- Document segment:
Rule 56(c) of the Federal Rules of Civil Procedure allows summary judgment to be granted only where there is “no genuine issues as to any material fact,” and a party is “entitled to a judgment as a matter of law.” “Not only must there be no genuine issue as to the evidentiary facts, but there must also be no controversy as to the inferences to be drawn from them ____” In determining whether or not there is a genuine factual issue, “the court should resolve all ambiguities and draw all reasonable inferences against the moving party.” Schwabenbauer v. Board of Education, 667 F.2d 305, 313 (2d Cir.1981). With these standards in mind, I turn to defendants’ motion for summary judgment on the three asserted causes of action.

A. The Contract Claim

Defendants contend and plaintiff concedes that the oral promise allegedly made by Mr. Kohls was a promise to pay for the debt of another and not a novation. Therefore, absent some note or memorandum, the oral promise is unenforceable under the New York Statute of Frauds. N.Y.Gen.Oblig.Law § 5-701(a)(2). In essence, defendants argue that, even assuming plaintiff can prove all the facts alleged, its contract claim is without merit.

- Given entries:
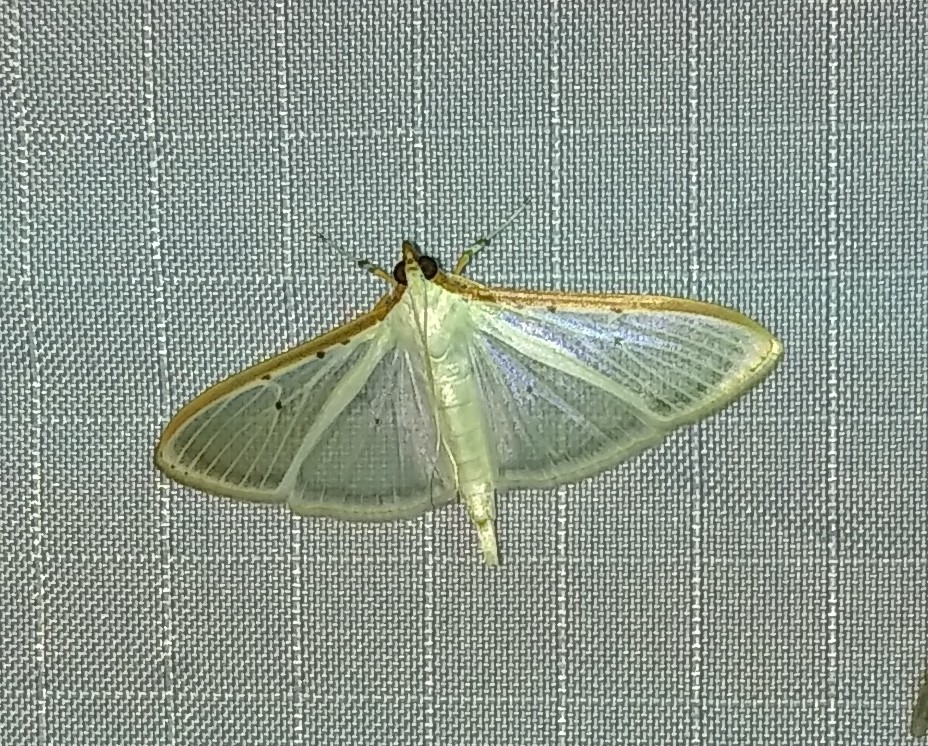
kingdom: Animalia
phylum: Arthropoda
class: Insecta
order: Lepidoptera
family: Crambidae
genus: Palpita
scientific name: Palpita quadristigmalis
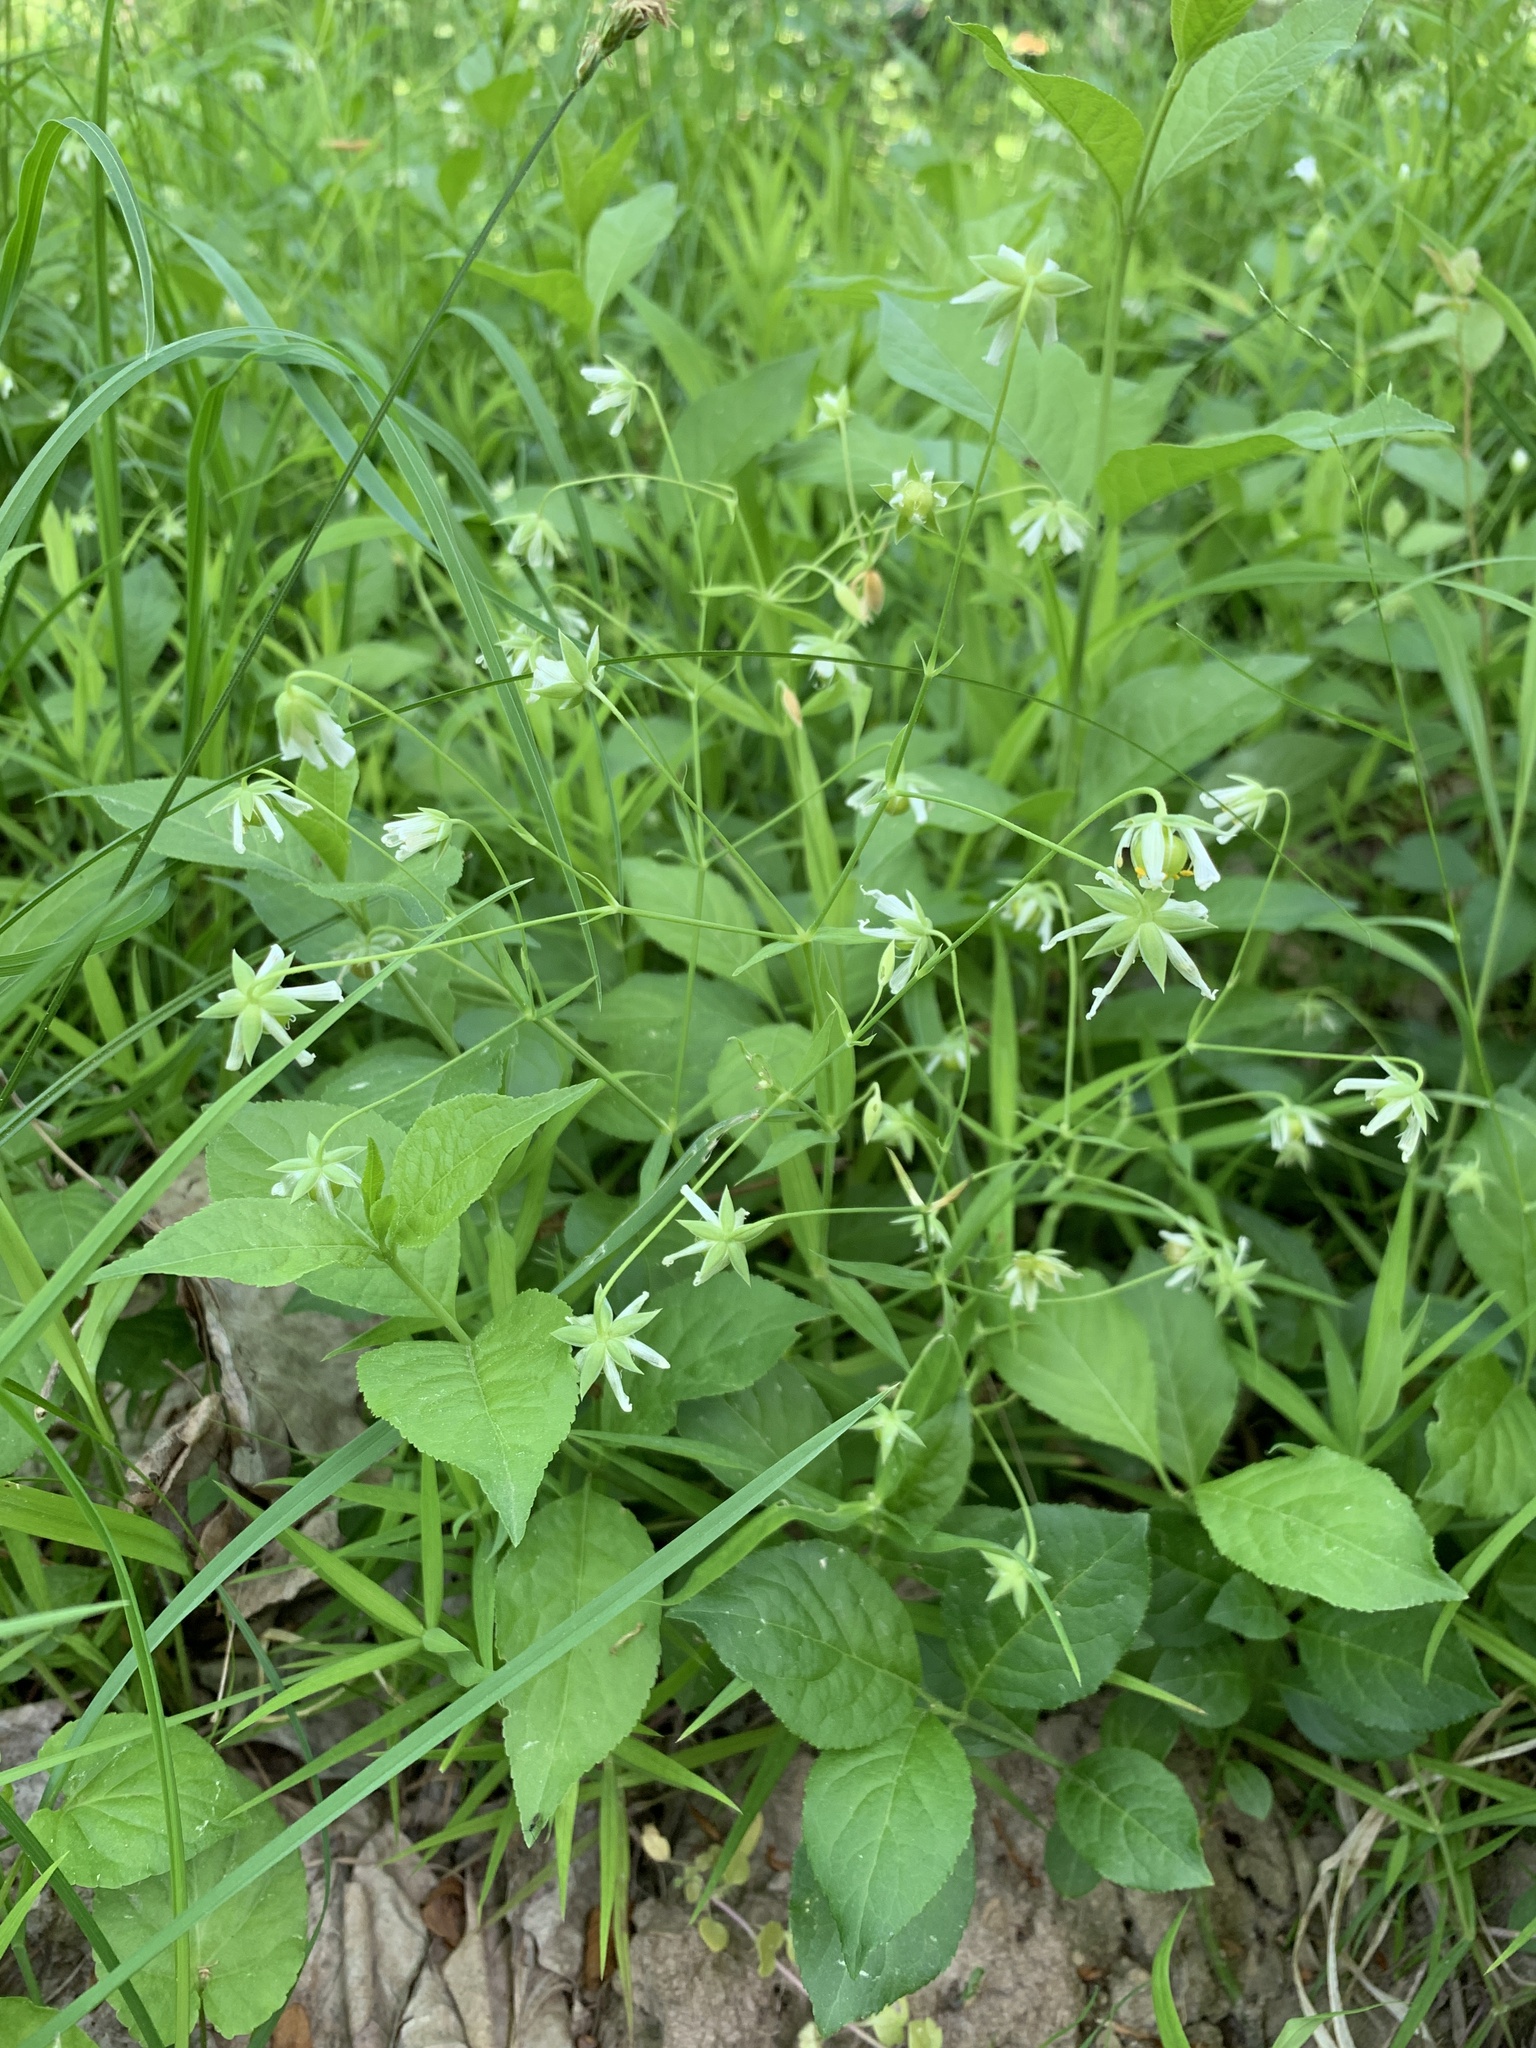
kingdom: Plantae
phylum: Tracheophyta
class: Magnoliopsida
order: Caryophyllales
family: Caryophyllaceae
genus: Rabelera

- Task instructions:
1. Decide whether each statement below agrees with the summary judgment excerpt, answering yes or no for each and quoting the deciding words. (a) Plaintiff concedes that the oral promise allegedly made by Mr. Kohls was a novation. (b) In deciding whether a genuine factual issue exists, the court should resolve ambiguities against the moving party. (c) Defendants' motion for summary judgment addresses three asserted causes of action.
2. Reproduce the summary judgment excerpt from "Defendants contend and" to "is without merit.".
3. Continue the summary judgment excerpt from its last sentence.

- Per-task outputs:
1.
(a) No: "plaintiff concedes that the oral promise allegedly made by Mr. Kohls was a promise to pay for the debt of another and not a novation"
(b) Yes: "the court should resolve all ambiguities and draw all reasonable inferences against the moving party."
(c) Yes: "defendants’ motion for summary judgment on the three asserted causes of action"

2.
Defendants contend and plaintiff concedes that the oral promise allegedly made by Mr. Kohls was a promise to pay for the debt of another and not a novation. Therefore, absent some note or memorandum, the oral promise is unenforceable under the New York Statute of Frauds. N.Y.Gen.Oblig.Law § 5-701(a)(2). In essence, defendants argue that, even assuming plaintiff can prove all the facts alleged, its contract claim is without merit.

3.
In Siegel Trading Co. Inc. v. Ungar, 422 F.Supp. 1064 (S.D.N.Y.1976), the defendant, a former sales representative in plaintiff’s commodities brokerage firm, was alleged to have orally agreed, as a condition of employment, to be liable for deficits in his customers’ accounts. In denying defendant’s motion for summary judgment, Judge Lasker stated:

“... [Sjummary judgment on these facts would be inappropriate due to the possible application of the ‘main purpose’ or ‘leading object’ rule. See Calamari, The Suretyship Statute of Frauds, 27 Ford. L.Rev. 332, 343 (1958); 2 Corbin on Contracts § 366 et seq. (1950). As Corbin explains, paraphrasing the holdings of Davis v. Patrick, 141 U.S. 479, 487-88, 12 S.Ct. 58 [59-60], 35 L.Ed. 826 (1891) and Emerson v. Slater, 63 U.S. (22 How.) 28, 43, 16 L.Ed. 360 (1859):
“ ‘When the leading object of the promise or agreement is to become guarantor or surety to the promisee for a debt for which a third party is and continues to be primarily liable, the agreement, whether made before or after or at the time with the promise of the principal, is within the statute, and not binding unless evidenced by writing. On the other hand, when the leading object of the promisor is to sub-serve some interest or purpose of his own, notwithstanding the effect is to pay or discharge the debt of another, his promise is not within the statute.’ (Corbin, supra, § 366, emphasis added).” Siegel Trading, supra, 422 F.Supp. at 1065.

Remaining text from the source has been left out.